In 1998, Canada’s asset poverty rate among low- to moderate-income households was 74%, compared with 67% in the U.S. The two rates were nearly identical in 2005, then Canada’s kept falling and the U.S. rate kept rising, arriving at 62% and 77% in 2016.

Canada spends twice what the U.S. does on financial assistance for families, and much of it is spent in cash benefits, rather than in-kind benefits like Supplemental Nutrition Assistance Programs (SNAP, formerly food stamps) in the U.S. In 2016, 96% of low- to moderate-income Canadian households received some transfer income from the government. In the U.S., that number was 41%.

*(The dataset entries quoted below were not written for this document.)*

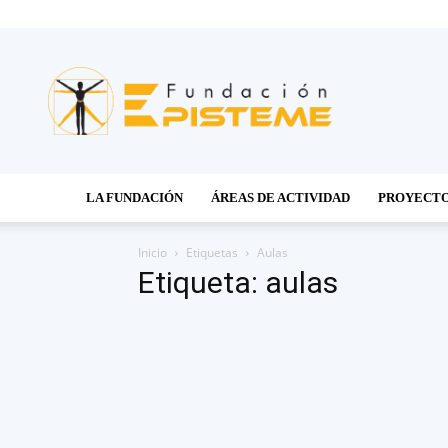
Fundación
Episteme
LA FUNDACIÓN
ÁREAS DE ACTIVIDAD
PROYECT
Inicio
Etiquetas
Aulas
Etiqueta: aulas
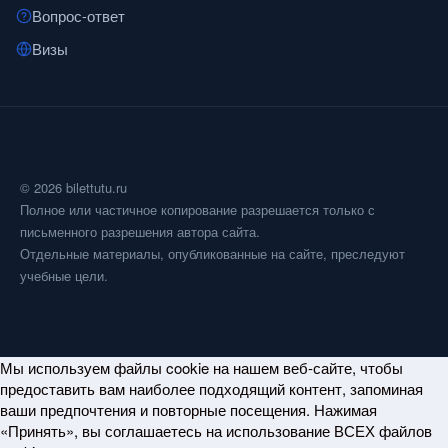
Вопрос-ответ
Визы
© 2026 bilettutu.ru
Полное или частичное копирование разрешается только с
письменного разрешения автора сайта.
Отдельные материалы, опубликованные на сайте, преследуют
учебные цели.
Мы используем файлы cookie на нашем веб-сайте, чтобы
предоставить вам наиболее подходящий контент, запоминая
ваши предпочтения и повторные посещения. Нажимая
«Принять», вы соглашаетесь на использование ВСЕХ файлов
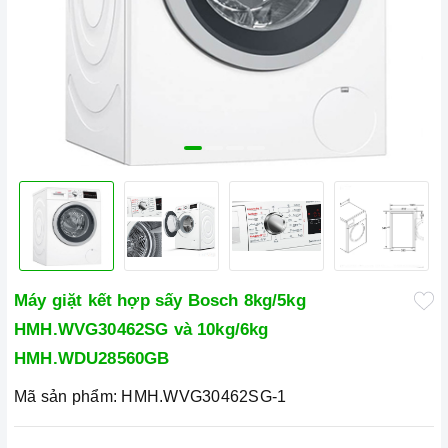
Máy giặt kết hợp sấy Bosch 8kg/5kg
HMH.WVG30462SG và 10kg/6kg
HMH.WDU28560GB
Mã sản phẩm:
HMH.WVG30462SG-1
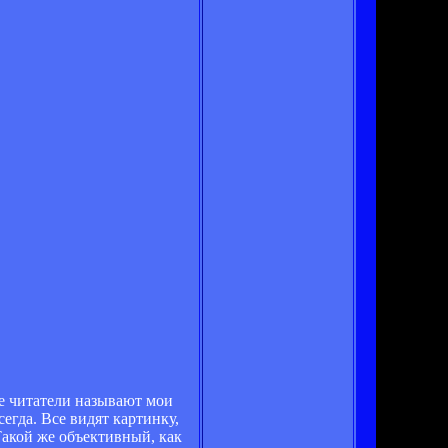
ие читатели называют мои
егда. Все видят картинку,
 Такой же объективный, как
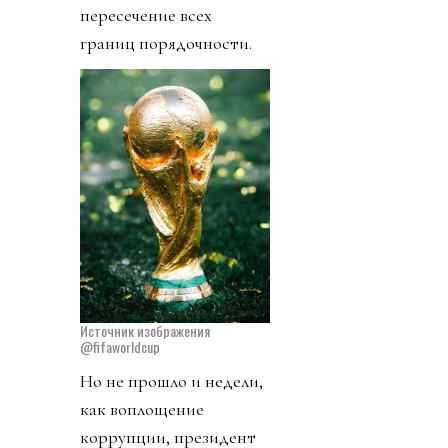
пересечение всех
границ порядочности.
Источник изображения
@fifaworldcup
Но не прошло и недели,
как воплощение
коррупции, президент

For the most part, results showed that more generous welfare policies were associated with greater rates of asset poverty in Canada, David says. There, as the government reduced the amount of public assistance families received as a proportion of their income over time, asset poverty improved.

However, he says, this relationship between welfare generosity and asset poverty should be interpreted as correlational, not causal, and the topic warrants further study. Because the levels of public assistance are greater in Canada than the U.S., it’s hard to extend results from one country to the other, but when controlling for demographic characteristics, researchers found that decreasing transfer share has no impact on the risk of asset poverty in the U.S.

“What stands out there is, so few American families receive any type of transfers at all, compared to other countries, and small adjustments to an already minimal safety net was not related to asset poverty in this study,” David says. In contrast, Canadian families receive a child benefit, a monthly cash payment of several hundred dollars to help with the cost of raising a child.

Many safety net programs, including Medicaid and SNAP, also disincentivize saving because they impose asset limits on people seeking assistance. David calls these a “poverty trap.”

“If you have someone who’s low-income and they are working hard trying to save money but you’re telling them that they’re going to lose benefits if they save over some given threshold, that’s a disincentive to accumulate wealth,” he says.

David notes that asset poverty rates are much higher among people of color, due to decades of discriminatory laws and policies that prevented Black people, in particular, from buying and owning homes or securing well-paying jobs.

“This is the story of COVID, as I see it — it’s just exposing these existing inequalities, and the people who are most vulnerable going into the crisis are magnified in their vulnerability getting through it,” David says.

A study coming out later this year from the same research team will look specifically at racial and ethnic asset disparities and how they impact people’s health, he says.